Et Andrea, après avoir mis six pièces de cinq francs dans la main du cocher, sauta lestement sur le pavé de la route.


Le cocher empocha joyeusement la somme et reprit au pas le chemin de Paris; Andrea feignit de gagner l’hôtel du Cheval-Rouge; mais après s’être arrêté un instant contre la porte, entendant le bruit du cabriolet qui allait se perdant à l’horizon, il reprit sa course, et d’un pas gymnastique fort relevé, il fournit une course de deux lieues.


Là, il se reposa, il devait être tout près de la Chapelle-en -Serval, où il avait dit qu’il allait.


Ce n’était pas la fatigue qui arrêtait Andrea Cavalcanti: c’était le besoin de prendre une résolution, c’était la nécessité d’adopter un plan.


Monter en diligence, c’était impossible; prendre la poste, c’était également impossible. Pour voyager de l’une ou de l’autre façon un passeport est de toute nécessité.


Demeurer dans le département de l’Oise, c’est-à-dire dans un des départements les plus découverts et les plus surveillés de France, c’était chose impossible encore, impossible surtout pour un homme expert comme Andrea en matière criminelle.
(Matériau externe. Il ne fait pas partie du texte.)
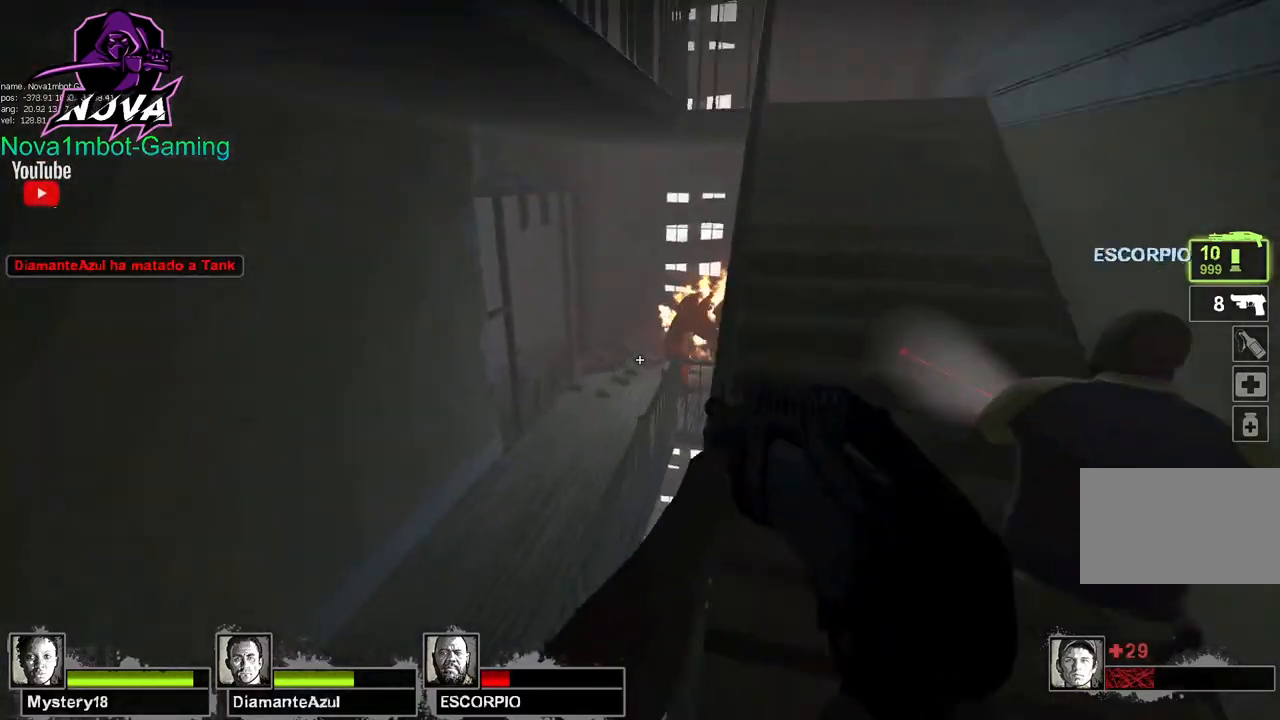
{"keys": ["w"], "mouse": [], "events": []}
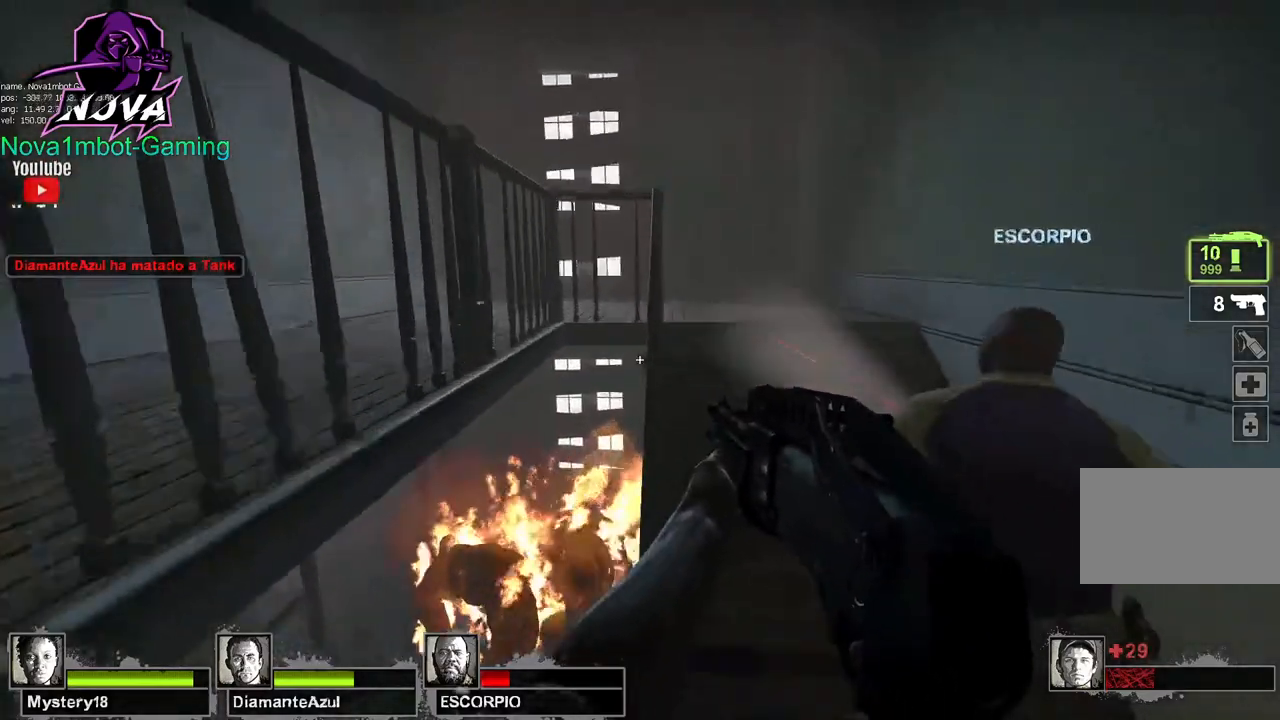
{"keys": ["w"], "mouse": [], "events": []}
Andrea s’assit sur les revers du fossé, laissa tomber sa tête entre ses deux mains et réfléchit.


Dix minutes après, il releva la tête; sa résolution était arrêtée.
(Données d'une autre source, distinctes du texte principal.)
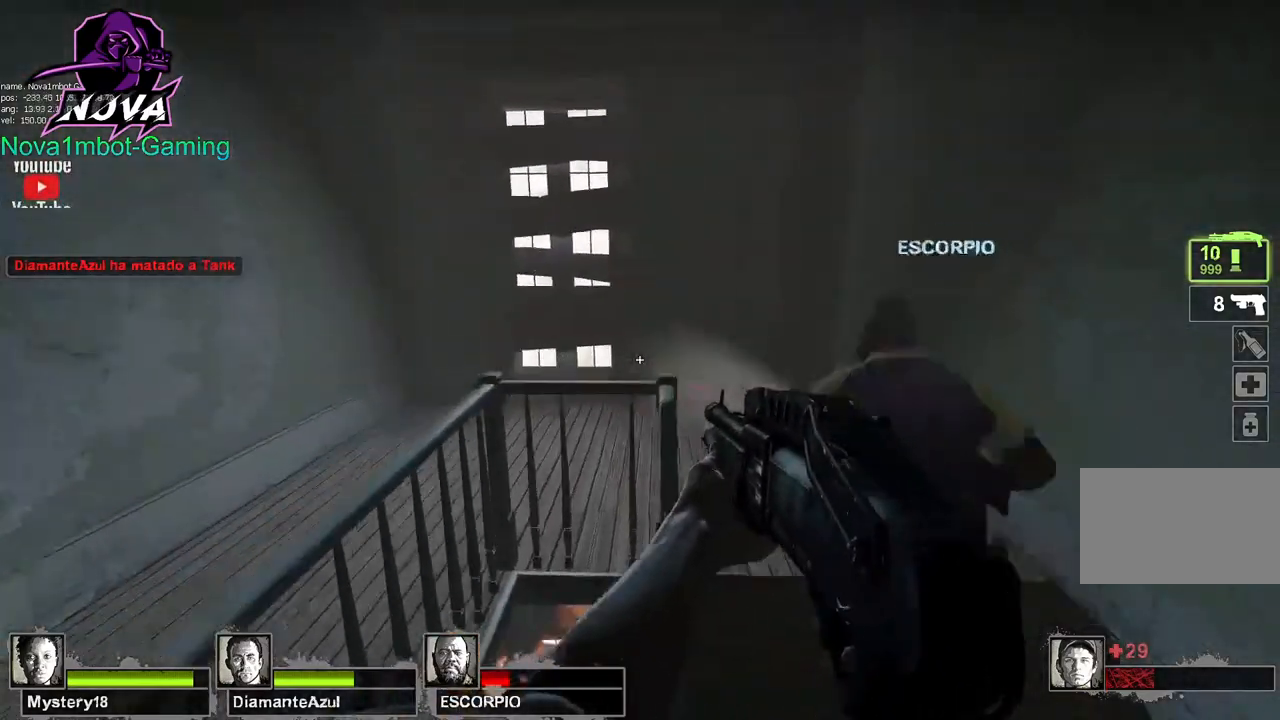
{"keys": ["w"], "mouse": [], "events": []}
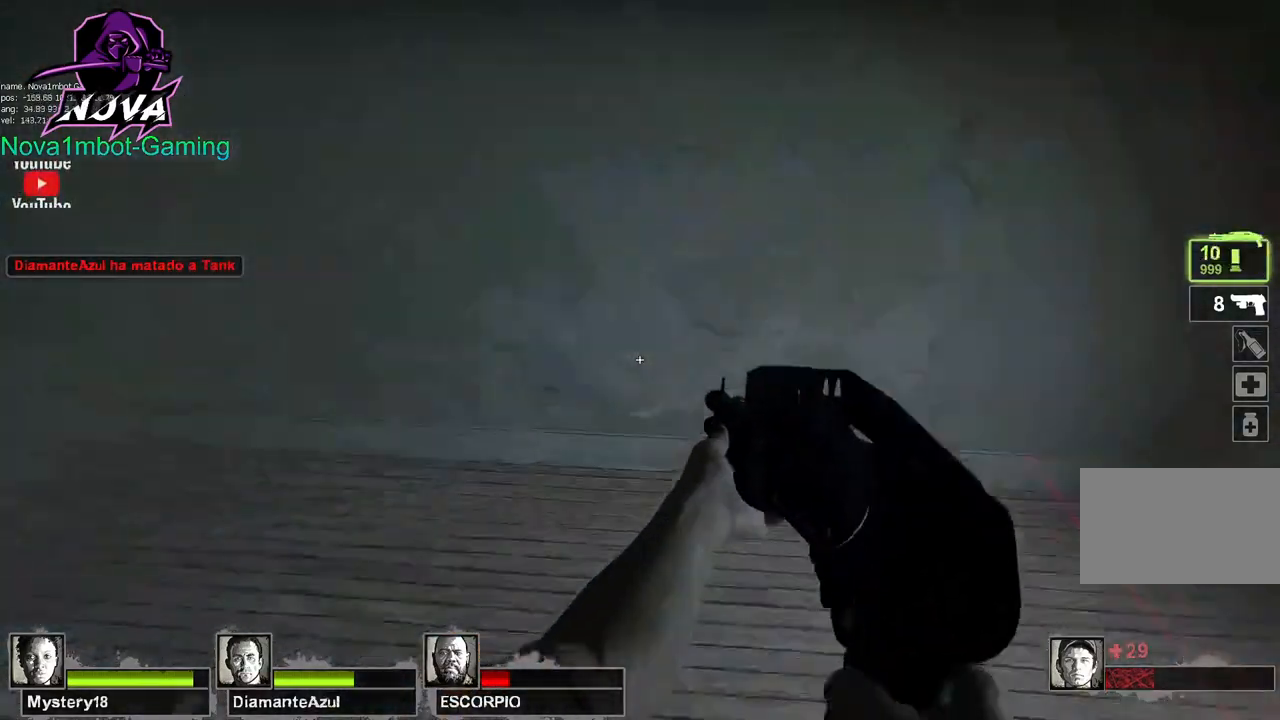
{"keys": ["w"], "mouse": [], "events": []}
Il couvrit de poussière tout un côté du paletot qu’il avait eu le temps de décrocher dans l’antichambre et de boutonner par-dessus sa toilette de bal, et, gagnant la Chapelle-en -Serval, il alla frapper hardiment à la porte de la seule auberge du pays.


L’hôte vint ouvrir.


«Mon ami, dit Andrea, j’allais de Mortefontaine à Senlis quand mon cheval, qui est un animal difficile, a fait un écart et m’a envoyé à dix pas. Il faut que j’arrive cette nuit à Compiègne sous peine de causer les plus graves inquiétudes à ma famille; avez-vous un cheval à louer?»